*Your assignment*: A complete transcription of the material, exact in every line, is what is wanted.

*Source material*:
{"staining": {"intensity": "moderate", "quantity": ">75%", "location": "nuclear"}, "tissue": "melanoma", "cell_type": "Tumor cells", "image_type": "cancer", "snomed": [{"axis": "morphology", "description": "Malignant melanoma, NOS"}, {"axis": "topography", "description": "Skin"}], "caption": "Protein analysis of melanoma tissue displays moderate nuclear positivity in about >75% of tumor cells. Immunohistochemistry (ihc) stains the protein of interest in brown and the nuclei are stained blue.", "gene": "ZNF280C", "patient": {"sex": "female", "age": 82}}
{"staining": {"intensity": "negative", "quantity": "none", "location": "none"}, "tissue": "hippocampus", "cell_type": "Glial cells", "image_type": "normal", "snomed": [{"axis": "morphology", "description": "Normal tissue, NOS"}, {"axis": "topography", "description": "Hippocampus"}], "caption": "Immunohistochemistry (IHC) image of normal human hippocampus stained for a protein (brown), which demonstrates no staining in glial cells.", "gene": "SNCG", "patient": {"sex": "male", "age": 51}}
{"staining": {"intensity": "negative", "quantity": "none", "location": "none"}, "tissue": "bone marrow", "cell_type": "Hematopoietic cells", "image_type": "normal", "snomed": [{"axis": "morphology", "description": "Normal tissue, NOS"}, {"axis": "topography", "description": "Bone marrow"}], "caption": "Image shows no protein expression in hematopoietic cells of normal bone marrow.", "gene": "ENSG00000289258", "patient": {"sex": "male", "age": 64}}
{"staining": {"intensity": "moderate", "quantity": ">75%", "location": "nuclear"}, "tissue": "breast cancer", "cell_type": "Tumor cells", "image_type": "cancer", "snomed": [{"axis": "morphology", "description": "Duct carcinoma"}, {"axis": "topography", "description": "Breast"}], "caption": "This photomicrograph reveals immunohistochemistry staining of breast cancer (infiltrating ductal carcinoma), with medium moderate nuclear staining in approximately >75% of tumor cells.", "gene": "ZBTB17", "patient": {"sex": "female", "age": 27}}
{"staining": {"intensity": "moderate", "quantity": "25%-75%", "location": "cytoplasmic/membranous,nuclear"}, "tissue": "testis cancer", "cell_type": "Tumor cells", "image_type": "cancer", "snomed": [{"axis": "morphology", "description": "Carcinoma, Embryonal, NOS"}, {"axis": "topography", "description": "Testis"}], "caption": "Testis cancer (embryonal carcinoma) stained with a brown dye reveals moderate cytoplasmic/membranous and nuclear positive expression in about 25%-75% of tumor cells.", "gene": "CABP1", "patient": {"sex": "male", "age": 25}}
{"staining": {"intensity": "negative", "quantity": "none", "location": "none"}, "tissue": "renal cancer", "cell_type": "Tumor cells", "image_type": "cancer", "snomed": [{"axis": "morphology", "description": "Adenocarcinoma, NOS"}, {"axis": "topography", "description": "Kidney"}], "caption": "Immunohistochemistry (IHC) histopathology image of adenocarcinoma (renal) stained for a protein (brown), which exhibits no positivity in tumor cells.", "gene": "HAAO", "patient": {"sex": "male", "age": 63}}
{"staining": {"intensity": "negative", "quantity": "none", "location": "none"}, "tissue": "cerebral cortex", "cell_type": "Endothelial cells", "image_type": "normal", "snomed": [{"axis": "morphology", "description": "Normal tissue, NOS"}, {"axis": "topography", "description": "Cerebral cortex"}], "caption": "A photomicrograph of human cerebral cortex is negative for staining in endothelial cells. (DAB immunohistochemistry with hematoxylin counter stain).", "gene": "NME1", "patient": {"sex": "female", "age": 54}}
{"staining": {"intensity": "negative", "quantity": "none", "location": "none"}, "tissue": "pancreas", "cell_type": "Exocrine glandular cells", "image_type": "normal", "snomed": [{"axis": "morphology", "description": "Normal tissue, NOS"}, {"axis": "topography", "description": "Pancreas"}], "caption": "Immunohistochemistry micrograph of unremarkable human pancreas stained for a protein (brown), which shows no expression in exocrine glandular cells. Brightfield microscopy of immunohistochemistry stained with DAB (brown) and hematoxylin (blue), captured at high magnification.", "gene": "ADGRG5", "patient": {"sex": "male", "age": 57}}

*Result for this task*:
{"staining": {"intensity": "moderate", "quantity": ">75%", "location": "nuclear"}, "tissue": "melanoma", "cell_type": "Tumor cells", "image_type": "cancer", "snomed": [{"axis": "morphology", "description": "Malignant melanoma, NOS"}, {"axis": "topography", "description": "Skin"}], "caption": "Protein analysis of melanoma tissue displays moderate nuclear positivity in about >75% of tumor cells. Immunohistochemistry (ihc) stains the protein of interest in brown and the nuclei are stained blue.", "gene": "ZNF280C", "patient": {"sex": "female", "age": 82}}
{"staining": {"intensity": "negative", "quantity": "none", "location": "none"}, "tissue": "hippocampus", "cell_type": "Glial cells", "image_type": "normal", "snomed": [{"axis": "morphology", "description": "Normal tissue, NOS"}, {"axis": "topography", "description": "Hippocampus"}], "caption": "Immunohistochemistry (IHC) image of normal human hippocampus stained for a protein (brown), which demonstrates no staining in glial cells.", "gene": "SNCG", "patient": {"sex": "male", "age": 51}}
{"staining": {"intensity": "negative", "quantity": "none", "location": "none"}, "tissue": "bone marrow", "cell_type": "Hematopoietic cells", "image_type": "normal", "snomed": [{"axis": "morphology", "description": "Normal tissue, NOS"}, {"axis": "topography", "description": "Bone marrow"}], "caption": "Image shows no protein expression in hematopoietic cells of normal bone marrow.", "gene": "ENSG00000289258", "patient": {"sex": "male", "age": 64}}
{"staining": {"intensity": "moderate", "quantity": ">75%", "location": "nuclear"}, "tissue": "breast cancer", "cell_type": "Tumor cells", "image_type": "cancer", "snomed": [{"axis": "morphology", "description": "Duct carcinoma"}, {"axis": "topography", "description": "Breast"}], "caption": "This photomicrograph reveals immunohistochemistry staining of breast cancer (infiltrating ductal carcinoma), with medium moderate nuclear staining in approximately >75% of tumor cells.", "gene": "ZBTB17", "patient": {"sex": "female", "age": 27}}
{"staining": {"intensity": "moderate", "quantity": "25%-75%", "location": "cytoplasmic/membranous,nuclear"}, "tissue": "testis cancer", "cell_type": "Tumor cells", "image_type": "cancer", "snomed": [{"axis": "morphology", "description": "Carcinoma, Embryonal, NOS"}, {"axis": "topography", "description": "Testis"}], "caption": "Testis cancer (embryonal carcinoma) stained with a brown dye reveals moderate cytoplasmic/membranous and nuclear positive expression in about 25%-75% of tumor cells.", "gene": "CABP1", "patient": {"sex": "male", "age": 25}}
{"staining": {"intensity": "negative", "quantity": "none", "location": "none"}, "tissue": "renal cancer", "cell_type": "Tumor cells", "image_type": "cancer", "snomed": [{"axis": "morphology", "description": "Adenocarcinoma, NOS"}, {"axis": "topography", "description": "Kidney"}], "caption": "Immunohistochemistry (IHC) histopathology image of adenocarcinoma (renal) stained for a protein (brown), which exhibits no positivity in tumor cells.", "gene": "HAAO", "patient": {"sex": "male", "age": 63}}
{"staining": {"intensity": "negative", "quantity": "none", "location": "none"}, "tissue": "cerebral cortex", "cell_type": "Endothelial cells", "image_type": "normal", "snomed": [{"axis": "morphology", "description": "Normal tissue, NOS"}, {"axis": "topography", "description": "Cerebral cortex"}], "caption": "A photomicrograph of human cerebral cortex is negative for staining in endothelial cells. (DAB immunohistochemistry with hematoxylin counter stain).", "gene": "NME1", "patient": {"sex": "female", "age": 54}}
{"staining": {"intensity": "negative", "quantity": "none", "location": "none"}, "tissue": "pancreas", "cell_type": "Exocrine glandular cells", "image_type": "normal", "snomed": [{"axis": "morphology", "description": "Normal tissue, NOS"}, {"axis": "topography", "description": "Pancreas"}], "caption": "Immunohistochemistry micrograph of unremarkable human pancreas stained for a protein (brown), which shows no expression in exocrine glandular cells. Brightfield microscopy of immunohistochemistry stained with DAB (brown) and hematoxylin (blue), captured at high magnification.", "gene": "ADGRG5", "patient": {"sex": "male", "age": 57}}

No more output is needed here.